# im new, i have an s13



## TuFoteeSX (May 16, 2004)

hi all, im new to the forums, ive been checking things out and finally decided to register. i have a 1992 240sx coupe, maroon, all stock, automatic tranny, bout to do a swap soon, still deciding on what to do. if yall have any ideas to what i should do with my car, let me know. :thumbup:


----------



## OPIUM (Aug 18, 2002)

welcome... and you need to put a LS6 in your 240. You would be the first.


----------



## ronaldo (Feb 23, 2004)

stick with turbo powered machines, they are a hell of alot more fun to drive


----------



## drift240sxdragqueen (Oct 23, 2002)

i can already see the future of this thread...


----------



## Harris (Nov 11, 2002)

drift240sxdrag said:


> i can already see the future of this thread...



Good thing that you did. No OT (Off-Topic) posts are allowed in the technical forums! Deleted all unnecessary posts.


----------



## RacerJunkie (Apr 13, 2004)

Can you drive a 5 speed? And have you looked through the threads on here about RB25 swaps or CA18 swaps?


----------



## SnowMongoose (Apr 28, 2004)

OPIUM said:


> welcome... and you need to put a LS6 in your 240. You would be the first.



LS6?
forgive me, but what is that?

swaps are key!
RB if you can pull it, SR if not...

just get rid of that truck engine
(no offense to KA fans  )


----------



## TuFoteeSX (May 16, 2004)

SnowMongoose said:


> LS6?
> forgive me, but what is that?
> 
> swaps are key!
> ...


ls6 is in one of those old school camaros, i think the yenko camaro(?) i just saw it on speed channel bout 20 minutes ago, they were talkin bout yenkos and camaros and mentioned something bout ls6, wasnt really paying attention becuz they talking bout boring domestics.


----------



## Enthalpy (Mar 17, 2004)

TuFoteeSX said:


> ls6 is in one of those old school camaros, i think the yenko camaro(?) i just saw it on speed channel bout 20 minutes ago, they were talkin bout yenkos and camaros and mentioned something bout ls6, wasnt really paying attention becuz they talking bout boring domestics.



nope.

LS6 is the engine out of the C5 Corvette Z-06 model.


----------



## schebs240 (Apr 13, 2004)

What I would do if I was you, looking for power and support,

Rear sway bay, front and rear strut bars. LSD (limited Slip Differential) U have a DOHC engine so I would go for a good AEM or Injen intake, a decent exhaust, NGK plus and wires and now u have a real nice increase on handling and a small but noticable boost in power. U have a powerful engine already unless u have big bucks to spend keep the KA.


----------



## TuFoteeSX (May 16, 2004)

Enthalpy said:


> nope.
> 
> LS6 is the engine out of the C5 Corvette Z-06 model.


i got owned!


----------



## billyjuan (Jan 14, 2004)

^^^^ yes u did and by Ethalpy :thumbup: ahhahahahah dont worry happens to every1 lol


----------



## Loki (Jan 12, 2004)

hahahahaa know your place and your roll..... :dumbass: LOL


----------

• • • •

Questions:
• 1. Sum up the forum thread in two sentences.
• 2. In the forum thread, rewrite everything from "## Harris (Nov" down to "all unnecessary posts.", putting "Removed" in place of "Deleted".
• 3. Answer these questions about the forum thread:
(a) What model year is the new member's 240sx coupe?
(b) According to Enthalpy, what is the LS6?
(c) Which two brands of intake does schebs240 recommend?

Records:
• • • •

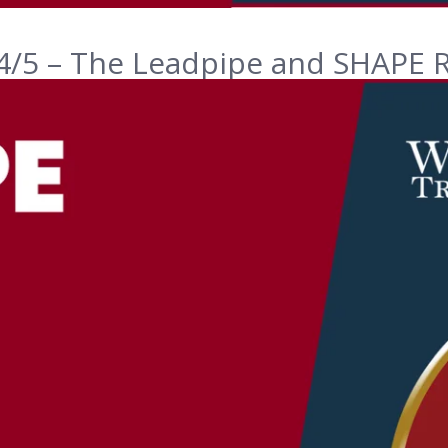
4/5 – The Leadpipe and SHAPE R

• • • •

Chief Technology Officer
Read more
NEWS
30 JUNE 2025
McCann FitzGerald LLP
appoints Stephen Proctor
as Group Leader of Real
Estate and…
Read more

• • • •

Per-task outputs:
• 1. A new member with a stock, automatic 1992 240sx coupe asks for ideas for an upcoming swap, and replies suggest an LS6, turbo power, an RB or SR swap, or keeping the KA and adding handling, intake and exhaust upgrades. After the new member guesses the LS6 came from an old Camaro, another poster says it is the engine from the C5 Corvette Z-06.

• 2.
## Harris (Nov 11, 2002)

drift240sxdrag said:


> i can already see the future of this thread...



Good thing that you did. No OT (Off-Topic) posts are allowed in the technical forums! Removed all unnecessary posts.

• 3.
(a) 1992
(b) The engine out of the C5 Corvette Z-06 model
(c) AEM and Injen